Onze organisations de la société civile ont, ce jeudi, fait face à la presse pour expliquer le rapport alternatif qu’elles ont produit lors du passage du Sénégal devant le Comité des droits de l’homme qui a tenu sa 127e session du 14 octobre au 8 novembre dernier.

Selon Senghane Senghor, l’un des envoyés spéciaux des 11 organisations de la société civile à Genève, le Comité a formulé à l’endroit de l’Etat du Sénégal une série de recommandations dont trois sont jugées prioritaires et devraient, en conséquence, être mises en œuvre dans un délai de 24 mois. Elles concernent les cas de décès en détention, la situation des refugiés et demandeurs d’asile, l’exploitation et la maltraitance des enfants.

Me Senghor constate pour le regretter que l’Etat, au lieu de corriger les écarts, persiste dans le non-respect des engagements face aux conséquences de leur propre signature. Sur la décision du Comité demandant que la déclaration de culpabilité et de condamnation prononcées contre Karim Wade, dans le cadre de la traque des biens supposés mal acquis, doivent être réexaminées conformément aux dispositions du paragraphe 5 de l’article 14 du Pacte, M. Senghor indique que le Sénégal traine toujours le pas. Pour ce qui est du limogeage des deux magistrats en l’occurrence Moustapha Ka et Samba Seck Ndiaye, Senghane Senghor indique que ces derniers ont donné une réponse technique à une question technique.
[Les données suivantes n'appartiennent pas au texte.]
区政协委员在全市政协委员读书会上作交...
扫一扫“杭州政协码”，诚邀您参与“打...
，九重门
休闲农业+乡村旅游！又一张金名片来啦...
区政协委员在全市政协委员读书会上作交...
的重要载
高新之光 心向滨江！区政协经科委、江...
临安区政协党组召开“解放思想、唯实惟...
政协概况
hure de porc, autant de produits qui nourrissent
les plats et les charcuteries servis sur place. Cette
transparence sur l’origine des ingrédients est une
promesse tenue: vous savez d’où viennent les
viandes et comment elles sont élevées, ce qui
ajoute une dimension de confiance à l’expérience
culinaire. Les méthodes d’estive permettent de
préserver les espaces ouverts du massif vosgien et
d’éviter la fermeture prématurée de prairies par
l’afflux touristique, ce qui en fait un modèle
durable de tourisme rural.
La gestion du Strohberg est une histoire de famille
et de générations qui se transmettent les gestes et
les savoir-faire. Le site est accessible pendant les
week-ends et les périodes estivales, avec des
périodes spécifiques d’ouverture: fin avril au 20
Or, il fallait donner une réponse politique. « Aucun juriste sérieux ne vous dira que les droits de Karim ont été respectés dans cette affaire », soutient-il.
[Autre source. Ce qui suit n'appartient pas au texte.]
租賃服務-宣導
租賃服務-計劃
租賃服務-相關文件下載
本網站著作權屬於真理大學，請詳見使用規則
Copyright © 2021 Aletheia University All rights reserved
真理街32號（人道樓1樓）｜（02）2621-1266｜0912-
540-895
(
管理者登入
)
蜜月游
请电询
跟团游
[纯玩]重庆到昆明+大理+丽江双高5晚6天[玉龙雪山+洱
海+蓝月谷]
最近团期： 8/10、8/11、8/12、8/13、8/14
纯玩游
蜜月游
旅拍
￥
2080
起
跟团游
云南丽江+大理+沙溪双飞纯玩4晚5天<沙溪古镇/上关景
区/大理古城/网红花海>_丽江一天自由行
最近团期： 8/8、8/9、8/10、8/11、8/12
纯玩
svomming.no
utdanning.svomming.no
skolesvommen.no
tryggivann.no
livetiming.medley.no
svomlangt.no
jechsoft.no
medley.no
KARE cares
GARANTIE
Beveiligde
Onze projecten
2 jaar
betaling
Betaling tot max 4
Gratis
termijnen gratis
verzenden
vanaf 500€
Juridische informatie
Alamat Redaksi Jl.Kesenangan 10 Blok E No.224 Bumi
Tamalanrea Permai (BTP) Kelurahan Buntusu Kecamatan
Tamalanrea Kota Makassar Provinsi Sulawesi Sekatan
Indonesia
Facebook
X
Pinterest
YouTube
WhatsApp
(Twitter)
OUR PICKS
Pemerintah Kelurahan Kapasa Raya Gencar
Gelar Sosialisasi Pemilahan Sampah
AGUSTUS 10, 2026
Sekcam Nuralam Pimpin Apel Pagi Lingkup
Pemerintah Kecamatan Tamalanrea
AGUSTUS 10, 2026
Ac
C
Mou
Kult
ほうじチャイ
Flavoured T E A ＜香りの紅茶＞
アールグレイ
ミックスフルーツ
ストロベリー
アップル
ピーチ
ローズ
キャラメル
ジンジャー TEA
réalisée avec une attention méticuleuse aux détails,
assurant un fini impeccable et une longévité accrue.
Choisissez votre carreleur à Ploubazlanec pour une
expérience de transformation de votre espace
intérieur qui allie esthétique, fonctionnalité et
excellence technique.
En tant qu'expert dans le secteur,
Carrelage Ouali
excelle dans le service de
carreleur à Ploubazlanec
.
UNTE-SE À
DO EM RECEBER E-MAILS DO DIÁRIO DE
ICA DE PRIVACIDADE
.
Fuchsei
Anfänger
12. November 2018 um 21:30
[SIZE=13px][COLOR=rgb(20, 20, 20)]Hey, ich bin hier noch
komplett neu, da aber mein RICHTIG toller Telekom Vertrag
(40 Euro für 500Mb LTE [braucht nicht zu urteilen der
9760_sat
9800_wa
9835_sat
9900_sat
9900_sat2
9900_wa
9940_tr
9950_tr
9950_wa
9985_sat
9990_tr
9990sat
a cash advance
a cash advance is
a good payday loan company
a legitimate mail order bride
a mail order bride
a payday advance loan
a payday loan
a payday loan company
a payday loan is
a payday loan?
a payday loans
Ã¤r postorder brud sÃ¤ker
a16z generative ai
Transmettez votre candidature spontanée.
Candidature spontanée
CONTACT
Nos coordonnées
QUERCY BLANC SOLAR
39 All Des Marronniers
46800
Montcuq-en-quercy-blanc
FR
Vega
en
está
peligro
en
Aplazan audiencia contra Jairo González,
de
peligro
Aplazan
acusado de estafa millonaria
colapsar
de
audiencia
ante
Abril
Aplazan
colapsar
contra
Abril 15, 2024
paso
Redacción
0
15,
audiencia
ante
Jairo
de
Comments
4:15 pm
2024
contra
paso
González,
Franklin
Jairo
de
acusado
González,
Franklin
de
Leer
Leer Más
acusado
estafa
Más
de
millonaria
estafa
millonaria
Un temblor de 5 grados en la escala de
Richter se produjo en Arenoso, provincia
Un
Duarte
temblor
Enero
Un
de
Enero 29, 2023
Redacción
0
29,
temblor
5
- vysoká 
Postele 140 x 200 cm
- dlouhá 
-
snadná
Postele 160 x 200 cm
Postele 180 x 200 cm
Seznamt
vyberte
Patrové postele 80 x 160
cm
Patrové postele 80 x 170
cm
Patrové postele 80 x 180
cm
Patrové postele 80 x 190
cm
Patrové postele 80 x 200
Santé de Hussein Habré : « La Raddho demande une expertise médicale »
En effet, la conférence de presse a servi d’occasion pour connaitre les positions des organisations de la société civile sur la question du troisième mandat et sur l’affaire Hussein Habré. S’agissant de cette dernière, Sadikh Niasse, secrétaire général de la Rencontre africaine pour la défense des droits de l’homme rappelle qu’il y a eu deux versions sur l’état de santé de l’ancien président tchadien. Sur ces entrefaites, il propose, pour éclairer la lanterne des sénégalais, une expertise médicale.

« Ce que nous demandons c’est une expertise médicale pour édifier la famille de l’accusé. Parce que, le Sénégal s’est engagé à juger Hussein Habré. La détention doit se faire dans le respect des droits de l’homme. Si l’expertise médicale révèle qu’il n’est plus en mesure d’être détenu en prison, les autorités étatiques et judiciaires vont voir l’ONU pour voir s’il faut l’élargir », déclare Sadikh Niasse.

Pour ce qui est du troisième mandat du président de la République, il considère que ce débat est prématuré. Poursuivant son propos, il a fait savoir qu’il n’y pas possibilité que le président en exercice puisse avoir un troisième mandat d’autant que cela a été verrouillé par la Constitution du Sénégal.